1) FINE DEGLI EQUIVOCI. La squadra è stata disposta in campo con un senso logico. Ogni uomo all’interno del 3-5-2 aveva un suo ruolo e un suo significato. Le linee, di conseguenza sono rimaste molto più unite. la squadra non si è sfilacciata. La compattezza ha permesso alla difesa di svolgere un lavoro egregio (Cecca finalmente ai livelli che conosciamo…) limitando quello che era uno dei migliori attacchi della Lega Pro. Anche le scalature, a destra (Campagna) e a sinistra (Scaglia) hanno funzionato molto meglio. Per la prima volta in questa stagione possiamo parlare di vera e propria "fase difensiva" e non di estemporanea difesa.

2) PRESSING QUESTO SCONOSCIUTO. Il Verona di Giannini non conosceva, fino ad ieri, questo basilare concetto del calcio. Quando non hai il pallone devi andartelo a riprendere se vuoi fare tu la partita. La squadra era compassata proprio perchè "assisteva" immobile alle ripartenze degli avversari. Ieri invece, grazie ad Halfredsson (Indiavolato) e Russo (bentornato) il Verona ha finalmente "alitato" sul collo e sulle caviglie degli avversari. A questi due aggiungetevi pure Paghera, che ha addirittura fatto meglio in questa fase che in quella di costruzione del gioco. Il risultato è che il Verona ha fatto sempre la gara, non ha concesso tregua agli avversari, ha tenuto alto il ritmo. Si può migliorare, ma la strada è quella giusta,

3) CAPACI DI ASPETTARE. La dote che si deve avere in questa categoria è anche quella dell’attesa. Basta pensare alla partita che fece il Portogruaro al Bentegodi nell’ultima giornata della scorsa stagione. Si aspetta, ci si difende con ordine, e poi si assesta il kappaò decisivo. Ecco, il Verona ieri ha dimostrato più maturità anche da questo punto di vista. Ha aspettato, non ha avuto frenesia e ha cercato di colpire. Se Ceccarelli avesse avuto buona mira e Ferrari riflessi migliori, la gara sarebbe stata vinta. E oggi i giudizi di tutti, spesso ahinoi condizionati dai risultati, sarebbero stati molto diversi.

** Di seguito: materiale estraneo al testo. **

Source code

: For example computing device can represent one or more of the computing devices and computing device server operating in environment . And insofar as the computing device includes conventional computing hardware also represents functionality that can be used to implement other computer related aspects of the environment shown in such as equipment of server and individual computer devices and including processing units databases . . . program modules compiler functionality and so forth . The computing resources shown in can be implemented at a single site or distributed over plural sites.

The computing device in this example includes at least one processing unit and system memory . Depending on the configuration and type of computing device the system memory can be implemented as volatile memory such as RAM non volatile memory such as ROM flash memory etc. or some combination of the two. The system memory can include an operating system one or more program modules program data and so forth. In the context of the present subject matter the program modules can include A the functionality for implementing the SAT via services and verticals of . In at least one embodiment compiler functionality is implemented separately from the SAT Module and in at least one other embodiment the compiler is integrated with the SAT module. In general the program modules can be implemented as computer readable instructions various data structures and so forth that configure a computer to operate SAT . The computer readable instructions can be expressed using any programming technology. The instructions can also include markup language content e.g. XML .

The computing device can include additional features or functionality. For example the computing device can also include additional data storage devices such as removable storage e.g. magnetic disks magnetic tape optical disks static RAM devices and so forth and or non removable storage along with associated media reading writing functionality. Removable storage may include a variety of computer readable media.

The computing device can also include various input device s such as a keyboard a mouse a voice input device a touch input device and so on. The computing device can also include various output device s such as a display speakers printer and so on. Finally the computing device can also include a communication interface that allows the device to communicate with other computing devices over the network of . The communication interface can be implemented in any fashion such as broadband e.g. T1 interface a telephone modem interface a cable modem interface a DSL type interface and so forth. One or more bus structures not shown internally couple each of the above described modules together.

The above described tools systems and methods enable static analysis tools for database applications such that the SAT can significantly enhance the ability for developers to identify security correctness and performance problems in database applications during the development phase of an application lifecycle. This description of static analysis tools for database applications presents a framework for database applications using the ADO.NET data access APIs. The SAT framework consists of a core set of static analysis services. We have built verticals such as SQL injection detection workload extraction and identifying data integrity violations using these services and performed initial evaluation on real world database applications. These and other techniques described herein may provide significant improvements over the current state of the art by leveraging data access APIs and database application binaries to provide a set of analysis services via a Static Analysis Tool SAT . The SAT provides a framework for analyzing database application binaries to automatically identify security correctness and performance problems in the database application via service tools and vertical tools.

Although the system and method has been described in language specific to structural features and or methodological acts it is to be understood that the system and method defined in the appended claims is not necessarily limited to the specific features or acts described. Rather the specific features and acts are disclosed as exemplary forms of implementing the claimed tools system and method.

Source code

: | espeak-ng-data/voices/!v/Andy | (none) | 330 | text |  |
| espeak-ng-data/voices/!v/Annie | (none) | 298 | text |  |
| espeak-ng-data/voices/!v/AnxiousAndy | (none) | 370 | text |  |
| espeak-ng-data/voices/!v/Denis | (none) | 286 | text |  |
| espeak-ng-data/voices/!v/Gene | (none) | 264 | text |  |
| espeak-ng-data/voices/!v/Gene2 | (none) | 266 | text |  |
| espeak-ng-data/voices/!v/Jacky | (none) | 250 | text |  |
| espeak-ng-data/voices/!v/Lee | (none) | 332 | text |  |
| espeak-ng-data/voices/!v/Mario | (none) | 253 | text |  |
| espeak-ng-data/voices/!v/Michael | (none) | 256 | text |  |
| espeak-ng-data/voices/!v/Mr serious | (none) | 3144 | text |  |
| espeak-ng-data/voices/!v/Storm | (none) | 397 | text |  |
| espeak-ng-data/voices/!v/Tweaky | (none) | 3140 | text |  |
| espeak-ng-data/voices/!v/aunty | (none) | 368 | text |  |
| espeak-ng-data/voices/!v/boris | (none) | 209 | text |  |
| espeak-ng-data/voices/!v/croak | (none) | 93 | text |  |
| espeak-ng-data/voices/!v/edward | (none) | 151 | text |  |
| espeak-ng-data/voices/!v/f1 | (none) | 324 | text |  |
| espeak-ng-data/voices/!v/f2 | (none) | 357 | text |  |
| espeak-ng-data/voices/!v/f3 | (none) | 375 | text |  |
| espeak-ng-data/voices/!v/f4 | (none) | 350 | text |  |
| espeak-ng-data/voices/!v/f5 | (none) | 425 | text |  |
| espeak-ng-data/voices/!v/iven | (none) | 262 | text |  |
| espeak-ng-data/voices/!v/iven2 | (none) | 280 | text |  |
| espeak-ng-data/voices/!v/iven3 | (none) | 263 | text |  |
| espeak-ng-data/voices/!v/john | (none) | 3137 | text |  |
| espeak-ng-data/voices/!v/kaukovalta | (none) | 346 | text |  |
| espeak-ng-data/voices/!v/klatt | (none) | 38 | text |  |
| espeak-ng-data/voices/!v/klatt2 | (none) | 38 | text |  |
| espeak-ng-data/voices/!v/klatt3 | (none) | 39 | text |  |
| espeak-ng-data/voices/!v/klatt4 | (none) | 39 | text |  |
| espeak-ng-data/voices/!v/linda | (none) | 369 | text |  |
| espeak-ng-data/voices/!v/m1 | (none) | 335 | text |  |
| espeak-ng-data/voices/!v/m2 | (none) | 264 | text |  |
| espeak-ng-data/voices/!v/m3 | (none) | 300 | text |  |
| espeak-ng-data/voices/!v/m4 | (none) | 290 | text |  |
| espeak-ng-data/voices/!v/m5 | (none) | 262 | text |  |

L’errore che si può commettere adesso è di pensare che tutto sia risolto. In realtà la linea di annegamento resta stabile e a Reggio è stato solo tracciato un percorso che dovrebbe portare a respirare più agevolmente in superficie. La vera settimana decisiva inizierà domani a Sandrà. Servirà ancora più rabbia, attenzione e concentrazione. La vera gara della svolta, c’è poco da fare, è quella di lunedì sera con la Cremonese.